Pada populasi kami menganalisis vertebra meliputi baik sCT dan pencitraan CT diagnostik secara eksklusif, yang menjelaskan sejumlah kecildari total vertebra. Bagaimanapun, jumlah fraktur vertebra banyak ditemukan dengan kesepakatan interobserver yang sangat baik sehingga mempermudah tercapainya reliabilitas yang baik dari metode ini, yang sangat baik untuk menilai fraktur sedang hingga berat, sesuai dengan hasil penelitian Kim dkk.

Selain itu, kinerja yang berhubungan dengan pengalaman dalam mendiagnosis fraktur vertebra juga dievaluasi. Hasilnya menunjukkan bahwa pengalaman tidak berpengaruh secara signifikan terhadap akurais sCT, menunjukkan reliabilitas yang tinggi dari teknik ini terhadap pasien di praktek klinik harian. Bagaimanapun, sedikit keterbatasan penelitian kami patut menjadi bahan pertimbangan.

Ini merupakan penelitian retrospektif, dengan kapabilitas yang terbatas untuk menginvestigasi dan untuk mengumpulkan riwayat yang akurat dari semua pasien. Oleh karena, status metabolik tulang osteoporosis atau non-osteoporosis dan

indeks massa tubuh tidak dipertimbangkan. Lebih lanjut lagi, penyebab yang jelas sehingga menyebabkan fraktur vertebra tidak mengeksklusikan secara komplit fraktur vertebra akibat trauma lama. Meskipun demikian, semua pencitraan dan upaya anamnesis membantu untuk menemukan beberapa referensi untuk fraktur vertebra dan pasien fraktur yang terdeteksi dalam penelitian ini.

Ketidakseimbangan penggunaan pemeriksaan CT lumbal dan torakal untuk rekrutmen pasien juga menjadi poin yang ditinjau ulang; namun, kini, sangat sedikit pemeriksaan CT yang fokus pada tingkat vertebra yang lebih tinggi dilakukan di rumah sakit kami dengan mode pemindai resmi---khususnya, jika trauma mayor dieksklusikan.

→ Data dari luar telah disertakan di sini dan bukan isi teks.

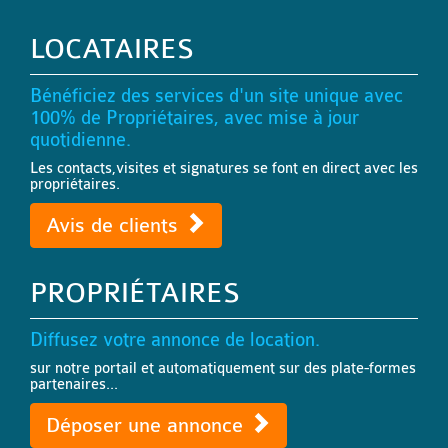
LOCATAIRES
Bénéficiez des services d'un site unique avec
100% de Propriétaires, avec mise à jour
quotidienne.
Les contacts,visites et signatures se font en direct avec les
propriétaires.
Avis de clients
PROPRIÉTAIRES
Diffusez votre annonce de location.
sur notre portail et automatiquement sur des plate-formes
partenaires...
Déposer une annonce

Kesimpulannya, pemindaian dengan sCT selalu dilakukan sebelum CT, meskipun dimasa lampau, data yang diperoleh dari pencitraan ini sangat jarang dianggap. Justru, informasi tambahan dari sCT dapat lebih bermanfaat, terutama dalam menilai fraktur vertebra. Hasil penelitian kami menunjukkan kecocokan yang baik hingga sangat baik diantara sCT dan MPR, memperlihatkan akurasi dan reliabilitas teknik ini dalam mendeteksi fraktur vertebra.

Pendapat kami bahwa sCT dapat menjadi pelengkap metode terkini untuk mengidentifikasi fraktur vertebra dan cocok untuk praktek klinis. Selanjutnya, hal ini dapat diperkenalkan sebagai alat evaluasi tulang belakang yang sistematis dalam mendeteksi fraktur vertebra pada pemeriksaan CT yang dilakukan untuk setiap tujuan diagnostik.